The Service Employees International Union District 1199 New England (SEIU 1199) represents over 2,300 registered nurses, clerical staff, nurses aides and assistants, service workers, maintenance workers, mental health workers, therapists, therapy assistants, and other professionals within Care New England. Fanale and SEIU’s now retired executive vice president, Patrick Quinn, had a respectful relationship.
But the union is undergoing changes, too: Jesse Martin, who previously led Connecticut’s SEIU branch, was recently appointed to fill Quinn’s shoes.
Wagner is currently the president and CEO of the Tufts Medicine Professional Group and Tufts Medical Center Physicians Organization. In 2019, Wagner was the interim CEO of Wellforce, which is now known as Tufts Medicine, where he drove strategic growth initiatives. During Wagner’s tenure, Tufts Medical Center achieved “a strong financial performance” and was recognized twice with a five star rating on the Vizient (the University Health System Consortium) annual quality and effectiveness evaluation, according to a news release by Care New England. It was the only academic medical center in New England to achieve this recognition. He attended Georgetown University School of Medicine and completed his residency in internal medicine at Dartmouth in New Hampshire.

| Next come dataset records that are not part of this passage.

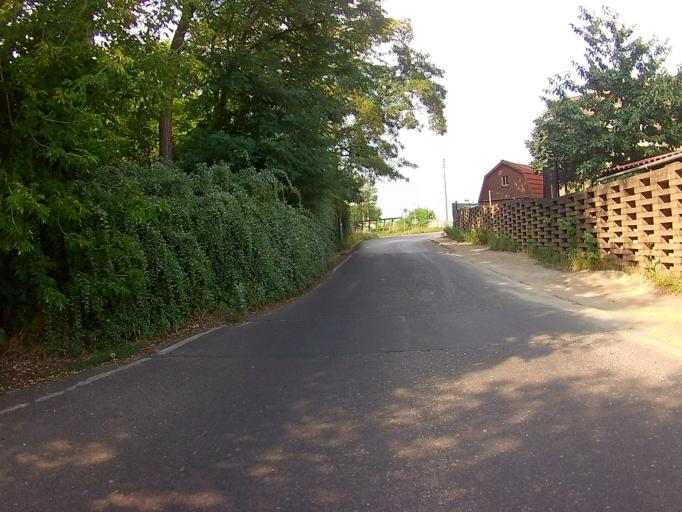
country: DE
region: Berlin
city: Grunau
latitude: 52.4275
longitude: 13.5725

Outgoing CEO Fanale said Thursday that retiring when there is so much work to be done is bittersweet.
“The time has come for me to pass the torch to someone well-equipped to handle the challenges of operating a healthcare system of this magnitude,” said Fanale in a statement on Thursday. “I will forever be grateful to those who hold the same vision I do, and that’s to always put patients first, no matter the circumstances.”